Comment by pdimitar

1 day ago

I invite you to ask on ElixirForum. I have never seen a truly hostile response.

Sometimes posts don't get traction due to ambiguity, and some smelled like "do my homework" so people ignored them.

But every post with a genuine curiosity in it gets answered, as far as I can tell.

Yea I've posted there twice as far as I remember. You will absolutely get help, whether you understand the answers is a whole different story.

Elixirs community is great. Its just hard to learn because it's not yet widely adopted, there are no (non senior) roles for it and it's a lot of work understanding all the BEAM concepts. A thing just being interesting isn't enough motivation for me to learn, I need a bigger goal but with Elixir there do not seem to be any.

My last experience with it was building something with Phoenix Liveview until I noticed how easily you can hijack the websocket and just spam random commands to your server or temper with payloads (with regular webapps ive built i never had this issue). Which made me quit that project.

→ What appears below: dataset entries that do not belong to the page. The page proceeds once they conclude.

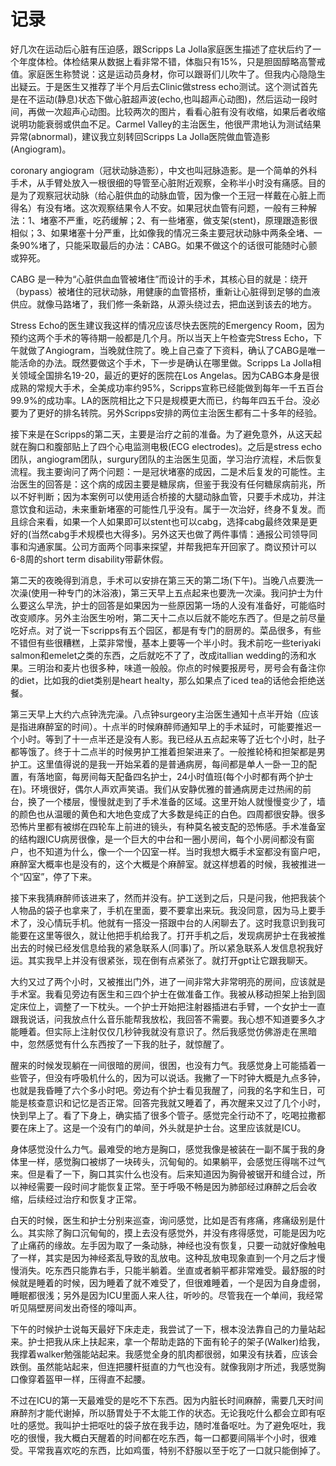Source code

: # 记录
好几次在运动后心脏有压迫感，跟Scripps La Jolla家庭医生描述了症状后约了一个年度体检。体检结果从数据上看非常不错，体脂只有15%，只是胆固醇略高警戒值。家庭医生称赞说：这是运动员身材，你可以跟哥们儿吹牛了。但我内心隐隐生出疑云。于是医生又推荐了半个月后去Clinic做stress echo测试。这个测试首先是在不运动(静息)状态下做心脏超声波(echo,也叫超声心动图)，然后运动一段时间，再做一次超声心动图。比较两次的图片，看看心脏有没有收缩，如果后者收缩说明功能衰弱或供血不足。Carmel Valley的主治医生，他很严肃地认为测试结果异常(abnormal)，建议我立刻转回Scripps La Jolla医院做血管造影(Angiogram)。  

coronary angiogram（冠状动脉造影），中文也叫冠脉造影。是一个简单的外科手术，从手臂处放入一根很细的导管至心脏附近观察，全称半小时没有痛感。目的是为了观察冠状动脉（给心脏供血的动脉血管，因为像一个王冠一样戴在心脏上而得名）有没有堵。这次观察结果令人不安。如果冠状血管有问题，一般有三种解法：1、堵塞不严重，吃药缓解；2、有一些堵塞，做支架(stent)，原理跟造影很相似；3、如果堵塞十分严重，比如像我的情况三条主要冠状动脉中两条全堵、一条90%堵了，只能采取最后的办法：CABG。如果不做这个的话很可能随时心颤或猝死。  

CABG 是一种为“心脏供血血管被堵住”而设计的手术，其核心目的就是：绕开（bypass）被堵住的冠状动脉，用健康的血管搭桥，重新让心脏得到足够的血液供应。就像马路堵了，我们修一条新路，从源头绕过去，把血送到该去的地方。  

Stress Echo的医生建议我这样的情况应该尽快去医院的Emergency Room，因为预约这两个手术的等待期一般都是几个月。所以当天上午检查完Stress Echo，下午就做了Angiogram，当晚就住院了。晚上自己查了下资料，确认了CABG是唯一能活命的办法。既然要做这个手术，下一步是确认在哪里做。Scripps La Jolla相关领域全国排名19-20，最近的更好的医院在Los Angelas。因为CABG本身是很成熟的常规大手术，全美成功率约95%，Scripps宣称已经能做到每年一千五百台99.9%的成功率。LA的医院相比之下只是规模更大而已，约每年四五千台。没必要为了更好的排名转院。另外Scripps安排的两位主治医生都有二十多年的经验。  

接下来是在Scripps的第二天，主要是治疗之前的准备。为了避免意外，从这天起就在胸口和腹部贴上了四个心电监测电极(ECG electrodes)。之后是stress echo团队，angiogram团队，surgury团队的主治医生见面，学习治疗流程，术后恢复流程。我主要询问了两个问题：一是冠状堵塞的成因，二是术后复发的可能性。主治医生的回答是：这个病的成因主要是糖尿病，但鉴于我没有任何糖尿病前兆，所以不好判断；因为本案例可以使用适合桥接的大腿动脉血管，只要手术成功，并注意饮食和运动，未来重新堵塞的可能性几乎没有。属于一次治好，终身不复发。而且综合来看，如果一个人如果即可以stent也可以cabg，选择cabg最终效果是更好的(当然cabg手术规模也大得多)。另外这天也做了两件事情：通报公司领导同事和沟通家属。公司方面两个同事来探望，并帮我把车开回家了。商议预计可以6-8周的short term disability带薪休假。  

第二天的夜晚得到消息，手术可以安排在第三天的第二场(下午)。当晚八点要洗一次澡(使用一种专门的沐浴液)，第三天早上五点起来也要洗一次澡。我问护士为什么要这么早洗，护士的回答是如果因为一些原因第一场的人没有准备好，可能临时改变顺序。另外主治医生吩咐，第二天十二点以后就不能吃东西了。但是之前尽量吃好点。对了说一下scripps有五个园区，都是有专门的厨房的。菜品很多，有些不错但有些很糟糕，上菜非常慢，基本上要等一个半小时。我术前吃一些teriyaki salmon和emelet之类的东西，之后就吃不了了，改成itallian wedding的汤和水果。三明治和麦片也很多种，味道一般般。你点的时候要报房号，房号会有备注你的diet，比如我的diet类别是heart healty，那么如果点了iced tea的话他会拒绝送餐。  

第三天早上大约六点钟洗完澡。八点钟surgeory主治医生通知十点半开始（应该是指进麻醉室的时间）。十点半的时候麻醉师通知早上的手术延时，可能要推迟一个小时。等到了十一点半还是没有人影。我已经从五点起来等了近七个小时，肚子都等饿了。终于十二点半的时候男护工推着担架进来了。一般推轮椅和担架都是男护工。这里值得说的是我一开始呆着的是普通病房，每间都是单人一卧一卫的配置，有落地窗，每房间每天配备四名护士，24小时值班(每个小时都有两个护士在)。环境很好，偶尔人声欢声笑语。我们从安静优雅的普通病房走过热闹的前台，换了一个楼层，慢慢就走到了手术准备的区域。这里开始人就慢慢变少了，墙的颜色也从温暖的黄色和大地色变成了大多数是纯正的白色。四周都很安静。很多恐怖片里都有被绑在四轮车上前进的镜头，有种莫名被支配的恐怖感。手术准备室的结构跟ICU病房很像，是一个巨大的中台和一圈小房间，每个小房间都没有窗户，也不知道为什么，像一个一个囚室一样。当时我想大概手术室都没有窗户吧，麻醉室大概率也是没有的，这个大概是个麻醉室。就这样想着的时候，我被推进一个“囚室”，停了下来。  

接下来我猜麻醉师该进来了，然而并没有。护工送到之后，只是问我，他把我装个人物品的袋子也拿来了，手机在里面，要不要拿出来玩。我没同意，因为马上要手术了，没心情玩手机。他就有一搭没一搭跟中台的人闲聊去了。这时我意识到我可能要在这里等很久，就让他把手机给我了。打开手机之后，发现病房护士在我被推出去的时候已经发信息给我的紧急联系人(同事)了。所以紧急联系人发信息祝我好运。其实我早上并没有很紧张，现在倒有点紧张了。就打开gpt让它跟我聊天。  

大约又过了两个小时，又被推出门外，进了一间非常大非常明亮的房间，应该就是手术室。我看见旁边有医生和三四个护士在做准备工作。我被从移动担架上抬到固定床位上，调整了一下枕头。一个护士开始把注射器插进右手臂，一个女护士一直跟我说话，问我放点什么音乐能帮我放松，我回答不需要。我心想不知道要多久才能睡着。但实际上注射仅仅几秒钟我就没有意识了。然后我感觉仿佛游走在黑暗中，忽然感觉有什么东西按了一下我的肚子，就惊醒了。  

醒来的时候发现躺在一间很暗的房间，很困，也没有力气。我感觉身上可能插着一些管子，但没有呼吸机什么的，因为可以说话。我撇了一下时钟大概是九点多钟，也就是我昏睡了六个多小时吧。旁边有个护士看见我醒了，问我的名字和生日，可能是核查意识和记忆是否正常。回答完我就又睡着了，再次醒来又过了几个小时，快到早上了。看了下身上，确实插了很多个管子。感觉完全行动不了，吃喝拉撒都要在床上了。这是一个没有门的单间，外头就是护士台。这里应该就是ICU。  

身体感觉没什么力气。最难受的地方是胸口，感觉我像是被装在一副不属于我的身体里一样，感觉胸口被绑了一块砖头，沉甸甸的。如果躺平，会感觉压得喘不过气来。但是看了一下，胸口其实什么也没有。后来知道因为胸骨被锯开和缝合过，所以神经需要一段时间才能恢复正常。至于呼吸不畅是因为肺部经过麻醉之后会收缩，后续经过治疗和恢复才正常。  

白天的时候，医生和护士分别来巡查，询问感觉，比如是否有疼痛，疼痛级别是什么。其实除了胸口沉甸甸的，摸上去没有感觉外，并没有疼得感觉，可能是因为吃了止痛药的缘故。左手因为取了一条动脉，神经也没有恢复，只要一动就好像触电了一样，其实是因为神经紊乱导致的乱放电。这种乱放电现象直到一个月之后才慢慢消失。吃东西只能靠右手，只能半躺着。坐直或者躺平都非常难受。最舒服的时候就是睡着的时候，因为睡着了就不难受了，但很难睡着，一个是因为自身虚弱，睡眠都很浅；另外是因为ICU里面人来人往，听吵的。尽管我在一个单间，我经常听见隔壁房间发出奇怪的嚎叫声。  

下午的时候护士说每天最好下床走走，我尝试了一下，根本没法靠自己的力量站起来。护士把我从床上扶起来，拿一个帮助走路的下面有轮子的架子(Walker)给我，我撑着walker勉强能站起来。我感觉全身的肌肉都很弱，如果没有扶着，应该会跌倒。虽然能站起来，但连把腰杆挺直的力气也没有。就像我刚才所述，我感觉胸口像穿着盔甲一样，压得直不起腰。  

不过在ICU的第一天最难受的是吃不下东西。因为内脏长时间麻醉，需要几天时间麻醉剂才能代谢掉，所以肠胃处于不太能工作的状态。无论我吃什么都会立即有呕吐的感觉。我叫护士把呕吐的袋子放在我手边，随时准备呕吐。为了避免呕吐，我吃的很慢，我大概白天醒着的时间都在吃东西，每一口都要间隔半个小时，很难受。平常我喜欢吃的东西，比如鸡蛋，特别不舒服以至于吃了一口就只能倒掉了。  


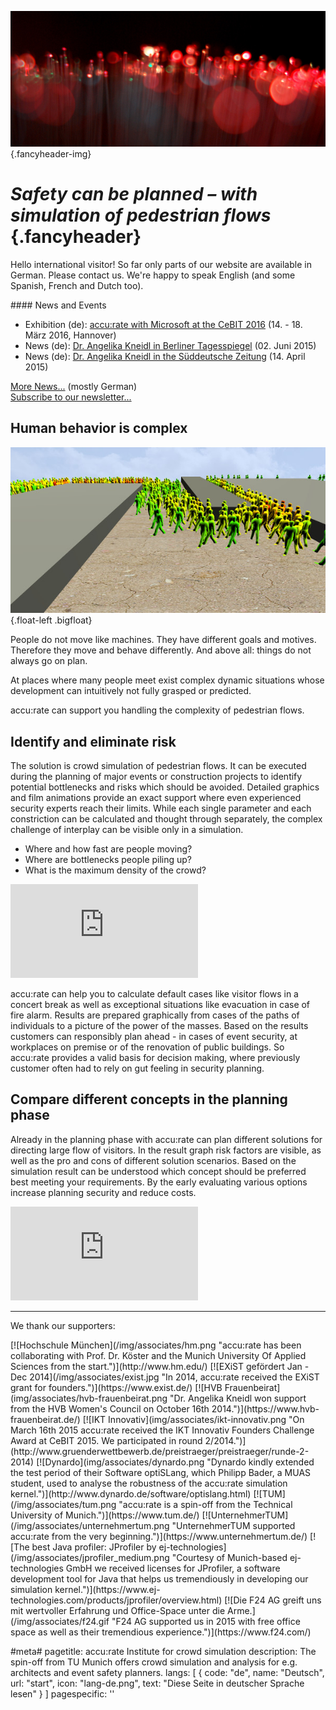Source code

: ![](/img/accurate-bild-start.jpg) {.fancyheader-img}
# *Safety can be planned – with simulation of pedestrian flows* {.fancyheader}

Hello international visitor! So far only parts of our website are available in German.
Please contact us. We're happy to speak English (and some Spanish, French and Dutch too).

<div class="float-right newsbox border" markdown="1">
#### News and Events

* Exhibition (de): [accu:rate with Microsoft at the CeBIT 2016](/news:2016-02-26-accu-rate-mit-hhpberlin-und-microsoft-auf-der-cebit) (14. - 18. März 2016, Hannover)
* News (de): [Dr. Angelika Kneidl in Berliner Tagesspiegel](/news:2015-06-02-tagesspiegel-seyfried-kneidl-experimente) (02. Juni 2015)
* News (de): [Dr. Angelika Kneidl in the Süddeutsche Zeitung](/news:2015-04-14-sz-artikel-computertechnik-die-leben-rettet) (14. April 2015)

[More News...](/news:archiv) (mostly German)  
[Subscribe to our newsletter...](http://eepurl.com/bS5MYr)
</div>

## Human behavior is complex

![Shortest path SumoViz3D](/img/shortest_path.jpg) {.float-left .bigfloat}

People do not move like machines.
They have different goals and motives.
Therefore they move and behave differently.
And above all: things do not always go on plan.

At places where many people meet exist complex dynamic situations whose development can intuitively not fully grasped or predicted.

accu:rate can support you handling the complexity of pedestrian flows.


## Identify and eliminate risk

The solution is crowd simulation of pedestrian flows.
It can be executed during the planning of major events or construction projects to identify potential bottlenecks and risks which should be avoided.
Detailed graphics and film animations provide an exact support where even experienced security experts reach their limits.
While each single parameter and each constriction can be calculated and thought through separately, the complex challenge of interplay can be visible only in a simulation. 

- Where and how fast are people moving?
- Where are bottlenecks people piling up?
- What is the maximum density of the crowd?

<div class='embed-container'><iframe src='https://www.youtube.com/embed/sw1zICjwpV4?rel=0' frameborder='0' allowfullscreen></iframe></div>

accu:rate can help you to calculate default cases like visitor flows in a concert break as well as exceptional situations like evacuation in case of fire alarm.
Results are prepared graphically from cases of the paths of individuals to a picture of the power of the masses.
Based on the results customers can responsibly plan ahead - in cases of event security, at workplaces on premise or of the renovation of public buildings.
So accu:rate provides a valid basis for decision making, where previously customer often had to rely on gut feeling in security planning.


## Compare different concepts in the planning phase

Already in the planning phase with accu:rate can plan different solutions for directing large flow of visitors.
In the result graph risk factors are visible, as well as the pro and cons of different solution scenarios.
Based on the simulation result can be understood which concept should be preferred best meeting your requirements.
By the early evaluating various options increase planning security and reduce costs.


<div class='embed-container'><iframe src='https://www.youtube.com/embed/HpRT8hqR_uI?rel=0' frameborder='0' allowfullscreen></iframe></div>

-----------

We thank our supporters:

<div class="associates-logos" markdown="1">
[![Hochschule München](/img/associates/hm.png "accu:rate has been collaborating with Prof. Dr. Köster and the Munich University Of Applied Sciences from the start.")](http://www.hm.edu/)
[![EXiST gefördert Jan - Dec 2014](/img/associates/exist.jpg "In 2014, accu:rate received the EXiST grant for founders.")](https://www.exist.de/)
[![HVB Frauenbeirat](img/associates/hvb-frauenbeirat.png "Dr. Angelika Kneidl won support from the HVB Women's Council on October 16th 2014.")](https://www.hvb-frauenbeirat.de/)
[![IKT Innovativ](img/associates/ikt-innovativ.png "On March 16th 2015 accu:rate received the IKT Innovativ Founders Challenge Award at CeBIT 2015. We participated in round 2/2014.")](http://www.gruenderwettbewerb.de/preistraeger/preistraeger/runde-2-2014)
[![Dynardo](img/associates/dynardo.png "Dynardo kindly extended the test period of their Software optiSLang, which Philipp Bader, a MUAS student, used to analyse the robustness of the accu:rate simulation kernel.")](http://www.dynardo.de/software/optislang.html)
[![TUM](/img/associates/tum.png "accu:rate is a spin-off from the Technical University of Munich.")](https://www.tum.de/)
[![UnternehmerTUM](/img/associates/unternehmertum.png "UnternehmerTUM supported accu:rate from the very beginning.")](https://www.unternehmertum.de/)
[![The best Java profiler: JProfiler by ej-technologies](/img/associates/jprofiler_medium.png "Courtesy of Munich-based ej-technologies GmbH we received licenses for JProfiler, a software development tool for Java that helps us tremendiously in developing our simulation kernel.")](https://www.ej-technologies.com/products/jprofiler/overview.html)
[![Die F24 AG greift uns mit wertvoller Erfahrung und Office-Space unter die Arme.](/img/associates/f24.gif "F24 AG supported us in 2015 with free office space as well as their tremendious experience.")](https://www.f24.com/)
</div>

#meta#
pagetitle: accu:rate Institute for crowd simulation
description: The spin-off from TU Munich offers crowd simulation and analysis for e.g. architects and event safety planners.
langs: [
    { code: "de", name: "Deutsch", url: "start", icon: "lang-de.png", text: "Diese Seite in deutscher Sprache lesen" }
]
pagespecific: '<link rel="alternate" href="http://www.accu-rate.de/" hreflang="x-default" />'

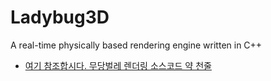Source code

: # Ladybug3D
A real-time physically based rendering engine written in C++

- [여기 참조합시다. 무당벌레 렌더링 소스코드 약 천줄](https://www.shadertoy.com/view/4tByz3)
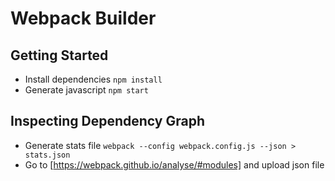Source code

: # Webpack Builder

## Getting Started
- Install dependencies `npm install`
- Generate javascript `npm start`

## Inspecting Dependency Graph
- Generate stats file `webpack --config webpack.config.js --json > stats.json`
- Go to [https://webpack.github.io/analyse/#modules] and upload json file

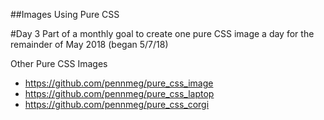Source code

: ##Images Using Pure CSS

#Day 3
Part of a monthly goal to create one pure CSS image a day for the remainder of May 2018 (began 5/7/18)

Other Pure CSS Images

* https://github.com/pennmeg/pure_css_image
* https://github.com/pennmeg/pure_css_laptop
* https://github.com/pennmeg/pure_css_corgi
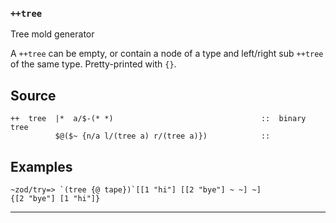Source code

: ### `++tree`

Tree mold generator

A `++tree` can be empty, or contain a node of a type and
left/right sub `++tree` of the same type. Pretty-printed with `{}`.

Source
------

    ++  tree  |*  a/$-(* *)                                 ::  binary tree
              $@($~ {n/a l/(tree a) r/(tree a)})            ::


Examples
--------

    ~zod/try=> `(tree {@ tape})`[[1 "hi"] [[2 "bye"] ~ ~] ~]
    {[2 "bye"] [1 "hi"]}



***
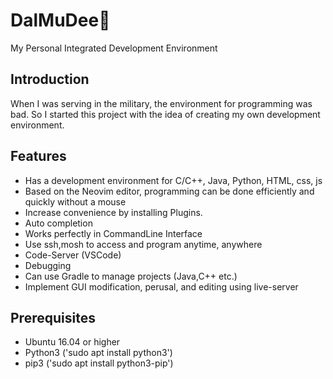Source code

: # DalMuDee🌙

My Personal Integrated Development Environment

## Introduction

When I was serving in the military, the environment for programming was bad.
So I started this project with the idea of creating my own development environment.

## Features

* Has a development environment for C/C++, Java, Python, HTML, css, js
* Based on the Neovim editor, programming can be done efficiently and quickly without a mouse
* Increase convenience by installing Plugins.
* Auto completion
* Works perfectly in CommandLine Interface
* Use ssh,mosh to access and program anytime, anywhere
* Code-Server (VSCode)
* Debugging
* Can use Gradle to manage projects (Java,C++ etc.)
* Implement GUI modification, perusal, and editing using live-server

## Prerequisites

* Ubuntu 16.04 or higher
* Python3 ('sudo apt install python3')
* pip3 ('sudo apt install python3-pip')

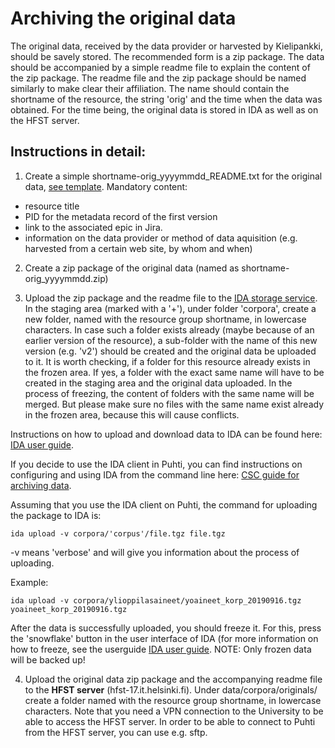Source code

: # Archiving the original data
The original data, received by the data provider or harvested by Kielipankki, should be savely stored. The recommended form is a zip package.
The data should be accompanied by a simple readme file to explain the content of the zip package. The readme file and the zip package should be named similarly to make clear their affiliation. The name should contain the shortname of the resource, the string 'orig' and the time when the data was obtained.
For the time being, the original data is stored in IDA as well as on the HFST server.

## Instructions in detail:
1. Create a simple shortname-orig_yyyymmdd_README.txt for the original data, [see template](https://github.com/CSCfi/Kielipankki-utilities/blob/master/docs/shortname-orig_yyyymmdd_README.txt). Mandatory content: 
  - resource title
  - PID for the metadata record of the first version
  - link to the associated epic in Jira.
  - information on the data provider or method of data aquisition (e.g. harvested from a certain web site, by whom and when)

2. Create a zip package of the original data (named as shortname-orig_yyyymmdd.zip) 

3. Upload the zip package and the readme file to the [IDA storage service](https://ida.fairdata.fi/login). In the staging area (marked with a '+'), under folder 'corpora', create a new folder, named with the resource group shortname, in lowercase characters. 
In case such a folder exists already (maybe because of an earlier version of the resource), a sub-folder with the name of this new version (e.g. 'v2') should be created and the original data be uploaded to it.
It is worth checking, if a folder for this resource already exists in the frozen area. If yes, a folder with the exact same name will have to be created in the staging area and the original data uploaded. In the process of freezing, the content of folders with the same name will be merged. But please make sure no files with the same name exist already in the frozen area, because this will cause conflicts.


Instructions on how to upload and download data to IDA can be found here: [IDA user guide](https://www.fairdata.fi/en/ida/user-guide/ "https://www.fairdata.fi/en/ida/user-guide/"). 

If you decide to use the IDA client in Puhti, you can find instructions on configuring and using IDA from the command line here: [CSC guide for archiving data](https://research.csc.fi/csc-guide-archiving-data-to-the-archive-servers#3.2.2 "https://research.csc.fi/csc-guide-archiving-data-to-the-archive-servers#3.2.2").

Assuming that you use the IDA client on Puhti, the command for uploading the package to IDA is:

    ida upload -v corpora/'corpus'/file.tgz file.tgz
    
-v means 'verbose' and will give you information about the process of uploading.
    
Example:

    ida upload -v corpora/ylioppilasaineet/yoaineet_korp_20190916.tgz yoaineet_korp_20190916.tgz


After the data is successfully uploaded, you should freeze it. For this, press the 'snowflake' button in the user interface of IDA (for more information on how to freeze, see the userguide [IDA user guide](https://www.fairdata.fi/en/ida/user-guide/ "https://www.fairdata.fi/en/ida/user-guide/").
NOTE: Only frozen data will be backed up!


4. Upload the original data zip package and the accompanying readme file to the **HFST server** (hfst-17.it.helsinki.fi). Under data/corpora/originals/ create a folder named with the resource group shortname, in lowercase characters.
Note that you need a VPN connection to the University to be able to access the HFST server. In order to be able to connect to Puhti from the HFST server, you can use e.g. sftp.

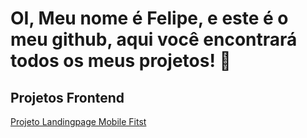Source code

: # OI, Meu nome é Felipe, e este é o meu github, aqui você encontrará todos os meus projetos! 👋

## Projetos Frontend

[Projeto Landingpage Mobile Fitst](https://github.com/felipedarosaoliveira/exemplo_elite)


<!--
**felipedarosaoliveira/felipedarosaoliveira** is a ✨ _special_ ✨ repository because its `README.md` (this file) appears on your GitHub profile.

Here are some ideas to get you started:

- 🔭 I’m currently working on ...
- 🌱 I’m currently learning ...
- 👯 I’m looking to collaborate on ...
- 🤔 I’m looking for help with ...
- 💬 Ask me about ...
- 📫 How to reach me: ...
- 😄 Pronouns: ...
- ⚡ Fun fact: ...
-->
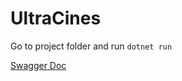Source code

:# UltraCines

Go to project folder and run `dotnet run`

[Swagger Doc](https://localhost:5001/swagger/index.html)

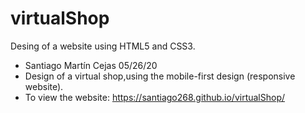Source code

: # virtualShop
Desing of a website using HTML5 and CSS3.
- Santiago Martín Cejas 05/26/20
- Design of a virtual shop,using the mobile-first design (responsive website).
- To view the website: https://santiago268.github.io/virtualShop/
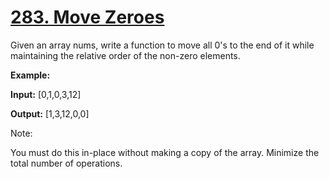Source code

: # [283. Move Zeroes](https://leetcode-cn.com/problems/move-zeroes/) 

Given an array nums, write a function to move all 0's to the end of it while maintaining the relative order of the non-zero elements.

**Example:**

**Input:** [0,1,0,3,12]

**Output:** [1,3,12,0,0]

Note:

You must do this in-place without making a copy of the array.
Minimize the total number of operations.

  • Fair. If you have this friction then it's not worth pursuing.

    One thing that really helped me pick it up was saying YOLO and rewriting one part of the business stack from Ruby on Rails to Elixir. It taught me quickly and well.

    The official guides are also great and IMO you can get through them all without a rush in two weekends. But again, if you don't want to then don't.

    You can also try asking right here in this HN thread. Maybe I or others would be willing to give you a more detailed response.

    • When building I couldn't get "what if I have ghost processes", "what if I spawn too many processes", "what if this architecture is bad compared to...", "when to kill processes", "whats the correct restart strategy for this" out of my head... It's so confusing to build for the BEAM that I ultimately gave up on it.

      4 replies →

  • I haven't dug into this for a while, bit you should be able to define a catch-all event to return a respond to non-compliant requests . It should be built-in to some degree IMO, but I think it's not an unsolved problem.

    • This will not work if a attacker guesses a function signature correctly as the catch all block usually is at the bottom of the module. If you use atoms in the function signature, attackers can just guess them, even if you never intended that function to be reachable from frontend code.

      That being said, I am not forced to use liveview, its just that most ressources nowadays use it.

  • > whether you understand the answers is a whole different story.

    You can always ask follow up questions for clarification, people there are generally really friendly.